A Man of Two Faces: A Memoir, A History, A Memorial by Viet Thanh Nguyen

I thought of Virginia Woolf when 92NY (formerly the 92nd Street Y) called off an event featuring Viet Thanh Nguyen last week because he had joined hundreds of other artists in signing an open letter in the London Review of Books that called for an immediate ceasefire and was highly critical of Israel. (Some staff members of 92NY’s Unterberg Poetry Center, where Nguyen was scheduled to appear, resigned in protest.)

Tugged at by historical paradox and personal history, memory is, for Nguyen, never a single thread and is often a political statement, and in A Man of Two Faces, his ineluctable new memoir, he does a dazzling job of embedding Woolf among the many ambiguities he has confronted over his career, beginning with his first novel, The Sympathizer, for which he won a Pulitzer Prize. Woolf, he writes—the East India Company up her family tree—afforded “that room of her own through five hundred pounds a year willed to her by an aunt in Bombay.”

India, let’s not forget—and Nguyen doesn’t let us—was still part of the British Empire, and Woolf the beneficiary of the kind of colonialist exploitation that also held true for Vietnam, a piece of French Indochina primed for the chapter of American imperialism that ended in a war synonymous with its name.

Nguyen in Hollywood earlier this month.

Nguyen’s parents—their separate monikers conflated into a shared “Ba Má” throughout the memoir, as is the Vietnamese custom—were a devoted young Catholic couple in the country’s north, swept south in 1954 when it was divided and 800,000 Vietnamese Catholics, led by their priests and encouraged by shadowy C.I.A. forces, arrived to provide the power base of a Catholic president, Ngo Dinh Diem. We know how well that turned out. But in Nguyen’s telling—elegant, erudite, sometimes poetry-and-Twitter-shaped, conversant in every movie ever made about Vietnam and the realities it twisted—nothing and everything seems the same.

By 1975 Ba Má were in flight again, a four-year-old Viet and his older brother, Tung, with them, and a new, indelible status stamped on their future with the finality of the famous image from the fall of Saigon: the “picture of the helicopter on a roof, a line of human beings who are becoming refugees climbing up a ladder.” Cue, as Nguyen does, “The End” by the Doors, from Apocalypse Now.

A C.I.A. member helps Vietnamese evacuees onto an Air America helicopter in Saigon.

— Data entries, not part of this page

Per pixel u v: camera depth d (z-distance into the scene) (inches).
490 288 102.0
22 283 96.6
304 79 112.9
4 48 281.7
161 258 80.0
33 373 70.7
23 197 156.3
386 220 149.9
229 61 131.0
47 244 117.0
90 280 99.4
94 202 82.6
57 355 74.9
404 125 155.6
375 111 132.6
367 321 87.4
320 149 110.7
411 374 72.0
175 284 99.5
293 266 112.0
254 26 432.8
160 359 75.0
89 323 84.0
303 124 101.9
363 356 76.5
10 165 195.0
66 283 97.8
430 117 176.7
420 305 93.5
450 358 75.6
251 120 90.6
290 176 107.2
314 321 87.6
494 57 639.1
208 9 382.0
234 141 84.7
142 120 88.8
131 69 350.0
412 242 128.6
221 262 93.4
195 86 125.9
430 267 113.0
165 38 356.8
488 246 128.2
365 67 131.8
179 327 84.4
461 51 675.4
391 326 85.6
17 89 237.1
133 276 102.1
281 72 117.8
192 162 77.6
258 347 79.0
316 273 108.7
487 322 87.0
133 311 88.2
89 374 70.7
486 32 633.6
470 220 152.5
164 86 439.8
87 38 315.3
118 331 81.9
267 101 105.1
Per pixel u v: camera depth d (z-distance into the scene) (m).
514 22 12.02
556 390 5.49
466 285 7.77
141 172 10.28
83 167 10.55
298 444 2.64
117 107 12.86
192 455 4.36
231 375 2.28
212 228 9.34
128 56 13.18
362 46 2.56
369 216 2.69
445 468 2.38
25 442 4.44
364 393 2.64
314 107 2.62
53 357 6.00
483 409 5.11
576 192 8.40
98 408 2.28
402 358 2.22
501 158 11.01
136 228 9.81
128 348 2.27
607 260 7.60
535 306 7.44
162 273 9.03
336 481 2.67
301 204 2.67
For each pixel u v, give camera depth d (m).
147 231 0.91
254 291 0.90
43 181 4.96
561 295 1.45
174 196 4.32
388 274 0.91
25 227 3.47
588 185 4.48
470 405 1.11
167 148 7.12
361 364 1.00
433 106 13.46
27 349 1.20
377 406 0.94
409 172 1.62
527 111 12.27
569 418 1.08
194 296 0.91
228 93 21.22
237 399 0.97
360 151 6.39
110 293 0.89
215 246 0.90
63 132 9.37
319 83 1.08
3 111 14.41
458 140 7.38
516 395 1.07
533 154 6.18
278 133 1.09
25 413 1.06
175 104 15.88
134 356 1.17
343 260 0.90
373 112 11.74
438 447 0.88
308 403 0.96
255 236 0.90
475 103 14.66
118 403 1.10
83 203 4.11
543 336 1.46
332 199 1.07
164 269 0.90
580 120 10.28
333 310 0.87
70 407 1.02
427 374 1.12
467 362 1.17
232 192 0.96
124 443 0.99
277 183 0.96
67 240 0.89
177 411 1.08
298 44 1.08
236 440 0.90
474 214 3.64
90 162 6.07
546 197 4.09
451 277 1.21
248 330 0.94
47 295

To have fled from, Nguyen would learn, stood in humiliating contrast with immigration to, which, romanticized down the generations, has been given mostly a European face not at all kindly disposed to the current waves he watches pouring out of the globe’s latest upheavals. Roaming Western culture, and the power structures behind it, he interrogates Frantz Fanon and Full Metal Jacket, the Kennedy Library and Richard Pryor, keeping score of the worst and best intentions.

A new spate of family photographs would try to put a happy face on the following decades, as Ba Má settled but never really felt accepted in San Jose, California. Their SaiGon Moi grocery store, in a volatile, shabby downtown, was their source of income, fear, and daily deliveries of anti-Asian prejudice—the most primitive form of the “othering” that Nguyen has made a central subject of this book.

As visually astute as he is with words, he loads the snapshots and their “faded Polaroid” color scheme into his boundless archive of the ordinary and the esoteric. Gut-checking them against what life and scholarship have taught him, he parses “the American Dream™” and finds it severely wanting.

The Vietnamese grocery store Nguyen’s parents opened in San Jose, California, after their move.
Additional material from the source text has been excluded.